== Passage to read ==
....

Rather than just a single decisive fight on Cadia itself, the entire Cadian Gate was pitched into a massive bloody war. To give you some idea of how big some things were, the single biggest tank battle of the last ten thousand years was little more than a footnote here. You had entire worlds devolving into partial daemon plants, astartes on both sides dying by the thousands and the Imperium breaking out superweapons to try and staunch the tide of blood. That takes a while to explore, and if given the time this would have been one of four to six parts used to detail the entire conflict.
As such, because the Fall of Cadia effectively skipped right to the fighting, consider this a step towards how I would have executed it. How I would have laid down some of the groundwork and built up towards that fighting, excusing some of the ill equipped efforts by each side.
Part 1 - Vanguard
It was in the final days of M41 that Abaddon would return for one final war against the Imperium. His final Black Crusade, his decisive blow in the Long War to shatter the Emperor's domain had been centuries in the making. Ever since his first return, since the day Sigismund of the Black Templars had fallen whilst defending the Imperium from the bastard son of Horus, the High Lords had dreaded his coming. While some attempted to convince themselves that his power had been spent in the Gothic War, most knew that his latest battle would come within a matter of years.

....

== Dataset section ==
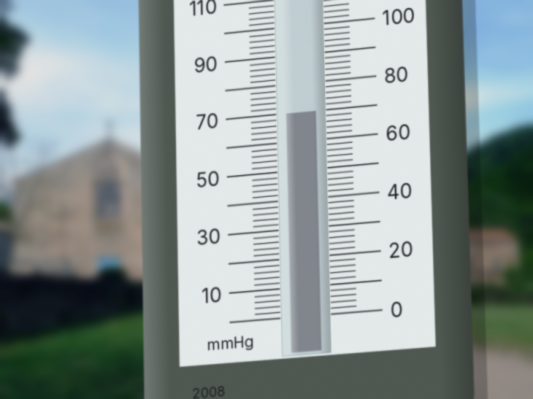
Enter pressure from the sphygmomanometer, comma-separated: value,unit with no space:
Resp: 70,mmHg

....

== Written task A ==
In one to three sentences, explain why the writer of the passage about the Cadian Gate offers this piece as a step towards how they would have executed the story.
== Written task B ==
List every individual mentioned by name in the passage about the Cadian Gate.
== Written task C ==
Go on with the passage about Abaddon's final Black Crusade, starting after its last sentence.
The listing is separate material and is not part of the passage about the Cadian Gate.

== Result A ==
The Fall of Cadia effectively skipped right to the fighting. This piece lays down some of the groundwork and builds up towards that fighting, excusing some of the ill-equipped efforts by each side.

== Result B ==
Abaddon, Sigismund, Horus, the Emperor

== Result C ==
The first true whispers heralding the new conflict were little more than hearsay at first, the sorts of rumors peddled among sprint traders. Claims of worlds pelted by a perpetual rain of blood were traded between captains. Stories of a statue of the Emperor shedding tears or tarot decks marking the Cadian sector as damned emerged time and time again, so frequently that the local Arbites were forced to stamp out all knowledge of such stories. At first it was seen as some hidden act by recidivists to disestablish the sector, or even the efforts of Inquisitors seeking to politically distabilise their rivals. Yet, as the days drew towards 999.M41's end, none could deny the disturbances witnessed within the Eye.
Astropaths, Librarians and Navigators began witnessing strange stellar shapes within the boiling, writhing tide of the Eye of Terror. Piratical attacks strangely lessened within months of their last assaults, while those few who remained became more organised, focusing their efforts upon disabling essential system facilities over claiming glory and treasure. More chilling still, reports of half-seen vessels entering the Eye began to flood the naval offices, of few ever leaving that damnable realm but instead moving to plunge into its hellish depths.
For most of the Imperium's defenders this was proof enough of Abaddon's impending return. For all his bullish tactics and blunt assaults, the master of the Black Legion hardly lacked cunning nor skill at subterfuge. He wanted the Imperium to know of his impending return, to dread his coming and allow fear to shake their resolve. This was only further confirmed over the following days, as atrocity after atrocity rapidly came to light. On the frozen reaches outside of Kasr Kraf, a pyramid of human skulls was erected in the night, each one belonging to an Inquisitorial agent which had been tracking major Chaos cults. On the orbital shipyards over the planet, multiple power generators and life support systems abruptly failed, killing thousands of essential crewmen before the emergency systems could be brought online.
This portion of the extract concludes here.